[Tasks to complete]
**a)** Decide whether each statement below agrees with the passage on the Ethiopian PDRE. For each one, answer yes or no and quote the words from the passage that decide it. (i) The PDRE was established after approval in a national referendum. (ii) The Derg stopped ruling as soon as the PDRE was proclaimed. (iii) The constitution gave citizens a way to challenge abuse by the government.
**b)** The passage on the Ethiopian PDRE says that the government ignored the personal freedoms promised in the constitution. In one to three sentences, state the reason the passage gives for this.
**c)** Write what comes next in the passage on the Ethiopian PDRE, beginning after its final sentence.
::: Reading passage :::
The PDRE was established in February 1987 as a Marxist-Leninist one-party state upon the adoption of the 1987 Constitution, three weeks after approval in the national referendum. The Derg, the military junta that had ruled Ethiopia as a provisional government since 1974, planned for transition to civilian rule and proclaimed a socialist republic in 1984 after five years of preparation. The Workers' Party of Ethiopia (WPE) was founded that same year as a vanguard party led by Derg chairman Mengistu Haile Mariam. The Derg was dissolved with the proclamation of the PDRE, but continued to rule de facto until September when the new government took office, three months after the June general election. It was dominated by surviving Derg members, with Mengistu as both President of Ethiopia and General Secretary of the WPE.[4]
The PDRE's government was highly centralized with a de facto power structure similar to other communist states. The legislature, the National Shengo, was nominally the highest organ of state power. A president served as head of state and head of government, with sweeping executive and legislative powers. The president served as chairman of the Council of State, which acted for the Shengo between sessions. In practice, the principles of democratic centralism meant that the Shengo did little more than rubber-stamp decisions already made by the WPE and its Politburo. As both president and party leader, Mengistu was a virtual dictator. He and the surviving members of the Derg dominated the WPE's Politburo. The constitution guaranteed all manner of personal freedoms, but the government paid almost no attention to them in practice, since the constitution gave citizens no recourse against abuse.
::: Extracted information :::
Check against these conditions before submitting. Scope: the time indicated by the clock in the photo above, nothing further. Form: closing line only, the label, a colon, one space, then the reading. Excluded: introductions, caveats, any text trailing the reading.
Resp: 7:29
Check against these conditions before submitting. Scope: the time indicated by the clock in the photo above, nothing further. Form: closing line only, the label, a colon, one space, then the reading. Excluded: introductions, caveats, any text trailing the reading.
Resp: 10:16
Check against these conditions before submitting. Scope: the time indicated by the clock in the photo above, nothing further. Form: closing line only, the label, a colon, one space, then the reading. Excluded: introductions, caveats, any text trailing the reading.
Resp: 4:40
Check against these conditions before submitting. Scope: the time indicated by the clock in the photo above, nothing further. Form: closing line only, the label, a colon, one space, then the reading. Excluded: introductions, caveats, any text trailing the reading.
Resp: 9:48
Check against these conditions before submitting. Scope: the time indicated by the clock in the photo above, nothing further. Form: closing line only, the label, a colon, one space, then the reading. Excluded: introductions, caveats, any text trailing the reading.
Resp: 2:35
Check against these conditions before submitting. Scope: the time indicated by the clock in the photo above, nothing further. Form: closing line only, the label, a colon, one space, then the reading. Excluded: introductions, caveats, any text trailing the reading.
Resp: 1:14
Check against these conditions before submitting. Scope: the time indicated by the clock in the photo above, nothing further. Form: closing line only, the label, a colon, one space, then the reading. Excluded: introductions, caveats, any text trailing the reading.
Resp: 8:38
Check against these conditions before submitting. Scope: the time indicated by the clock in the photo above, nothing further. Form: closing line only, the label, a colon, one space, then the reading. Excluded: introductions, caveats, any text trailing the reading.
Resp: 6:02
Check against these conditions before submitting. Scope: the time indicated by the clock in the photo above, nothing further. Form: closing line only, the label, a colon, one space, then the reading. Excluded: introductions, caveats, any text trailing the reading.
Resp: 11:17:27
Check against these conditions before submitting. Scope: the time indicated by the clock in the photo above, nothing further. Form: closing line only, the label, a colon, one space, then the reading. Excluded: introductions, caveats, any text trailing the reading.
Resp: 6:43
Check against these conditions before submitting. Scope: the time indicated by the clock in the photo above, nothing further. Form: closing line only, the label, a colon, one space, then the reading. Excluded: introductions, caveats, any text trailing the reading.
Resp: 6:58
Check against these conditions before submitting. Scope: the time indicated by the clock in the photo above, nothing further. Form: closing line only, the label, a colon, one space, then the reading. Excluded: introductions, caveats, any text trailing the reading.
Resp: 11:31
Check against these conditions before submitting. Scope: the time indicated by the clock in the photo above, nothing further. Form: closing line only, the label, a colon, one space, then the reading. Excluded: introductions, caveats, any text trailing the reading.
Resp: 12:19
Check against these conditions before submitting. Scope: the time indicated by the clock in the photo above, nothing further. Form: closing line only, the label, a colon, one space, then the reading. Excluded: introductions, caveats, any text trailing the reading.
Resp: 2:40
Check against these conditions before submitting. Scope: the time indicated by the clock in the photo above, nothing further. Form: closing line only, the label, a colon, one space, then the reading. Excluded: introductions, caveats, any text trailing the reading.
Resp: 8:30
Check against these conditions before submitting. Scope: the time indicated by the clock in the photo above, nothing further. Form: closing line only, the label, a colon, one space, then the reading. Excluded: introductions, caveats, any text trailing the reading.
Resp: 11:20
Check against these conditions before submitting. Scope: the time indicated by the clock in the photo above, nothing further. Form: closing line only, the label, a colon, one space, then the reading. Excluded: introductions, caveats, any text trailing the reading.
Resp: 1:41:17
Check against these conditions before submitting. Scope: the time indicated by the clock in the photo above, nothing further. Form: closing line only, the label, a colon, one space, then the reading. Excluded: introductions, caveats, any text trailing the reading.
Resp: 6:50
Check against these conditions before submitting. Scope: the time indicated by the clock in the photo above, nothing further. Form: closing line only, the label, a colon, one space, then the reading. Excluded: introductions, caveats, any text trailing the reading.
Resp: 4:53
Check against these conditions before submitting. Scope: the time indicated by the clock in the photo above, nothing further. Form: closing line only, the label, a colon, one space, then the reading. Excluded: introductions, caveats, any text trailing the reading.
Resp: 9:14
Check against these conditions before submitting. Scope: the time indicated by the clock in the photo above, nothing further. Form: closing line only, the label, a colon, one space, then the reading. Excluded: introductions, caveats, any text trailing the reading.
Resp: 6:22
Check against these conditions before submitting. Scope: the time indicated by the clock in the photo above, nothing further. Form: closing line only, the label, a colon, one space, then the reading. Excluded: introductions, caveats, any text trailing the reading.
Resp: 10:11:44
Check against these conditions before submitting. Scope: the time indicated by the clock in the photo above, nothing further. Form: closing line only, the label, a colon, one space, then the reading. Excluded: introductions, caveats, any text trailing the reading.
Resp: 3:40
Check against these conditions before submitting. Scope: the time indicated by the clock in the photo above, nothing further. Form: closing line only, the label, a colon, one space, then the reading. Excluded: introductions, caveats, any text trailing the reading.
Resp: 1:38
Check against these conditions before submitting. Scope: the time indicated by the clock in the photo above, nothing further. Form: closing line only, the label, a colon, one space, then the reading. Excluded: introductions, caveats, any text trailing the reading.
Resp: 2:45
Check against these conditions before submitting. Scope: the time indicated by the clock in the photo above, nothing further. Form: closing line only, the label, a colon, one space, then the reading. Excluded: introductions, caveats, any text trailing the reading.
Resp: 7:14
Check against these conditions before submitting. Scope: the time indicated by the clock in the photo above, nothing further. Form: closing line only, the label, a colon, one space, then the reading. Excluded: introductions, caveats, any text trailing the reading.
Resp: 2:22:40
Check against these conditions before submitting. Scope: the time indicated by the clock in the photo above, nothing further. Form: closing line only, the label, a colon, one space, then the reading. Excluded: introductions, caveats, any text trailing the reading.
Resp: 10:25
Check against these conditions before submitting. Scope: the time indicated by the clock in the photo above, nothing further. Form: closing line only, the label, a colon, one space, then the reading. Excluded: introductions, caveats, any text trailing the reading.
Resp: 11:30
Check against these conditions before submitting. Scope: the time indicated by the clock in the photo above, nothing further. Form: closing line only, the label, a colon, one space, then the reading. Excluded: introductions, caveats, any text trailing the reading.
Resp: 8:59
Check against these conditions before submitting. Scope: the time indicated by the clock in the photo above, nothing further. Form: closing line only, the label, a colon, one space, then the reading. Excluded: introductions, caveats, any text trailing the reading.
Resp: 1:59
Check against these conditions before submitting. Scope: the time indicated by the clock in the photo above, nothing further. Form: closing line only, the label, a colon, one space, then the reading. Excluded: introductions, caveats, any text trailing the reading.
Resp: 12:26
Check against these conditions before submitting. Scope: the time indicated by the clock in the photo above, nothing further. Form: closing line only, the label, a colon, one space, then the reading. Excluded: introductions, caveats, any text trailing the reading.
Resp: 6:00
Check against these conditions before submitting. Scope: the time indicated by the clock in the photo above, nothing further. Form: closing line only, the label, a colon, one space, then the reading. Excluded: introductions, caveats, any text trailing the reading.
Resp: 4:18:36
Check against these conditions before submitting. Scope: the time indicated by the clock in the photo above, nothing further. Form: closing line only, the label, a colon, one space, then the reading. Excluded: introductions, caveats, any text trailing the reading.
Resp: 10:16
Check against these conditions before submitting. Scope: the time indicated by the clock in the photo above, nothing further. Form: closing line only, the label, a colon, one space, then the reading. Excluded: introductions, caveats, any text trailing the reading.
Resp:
:::
[Per-task outputs]
**a)**
(i) Yes: "The PDRE was established in February 1987 as a Marxist-Leninist one-party state upon the adoption of the 1987 Constitution, three weeks after approval in the national referendum."
(ii) No: "The Derg was dissolved with the proclamation of the PDRE, but continued to rule de facto until September when the new government took office"
(iii) No: "the constitution gave citizens no recourse against abuse."

**b)** The constitution guaranteed many personal freedoms, but it gave citizens no recourse against abuse. Because of this, the government could pay almost no attention to those freedoms in practice.

**c)**
The PDRE inherited issues that ravaged Ethiopia during the Derg era including the 1983–1985 famine, reliance on foreign aid, and the decline of the world communist movement. The Soviet Union ended support of the PDRE in 1990, and internal conflict brought on by the Ethiopian Civil War and Eritrean War of Independence saw the WPE's authority increasingly challenged by ethnic militias and anti-government groups. In May 1991, Mengistu fled into exile. The regime only lasted another week before the Ethiopian People's Revolutionary Democratic Front entered Addis Ababa, dissolving the PDRE and replacing it with the Transitional Government of Ethiopia.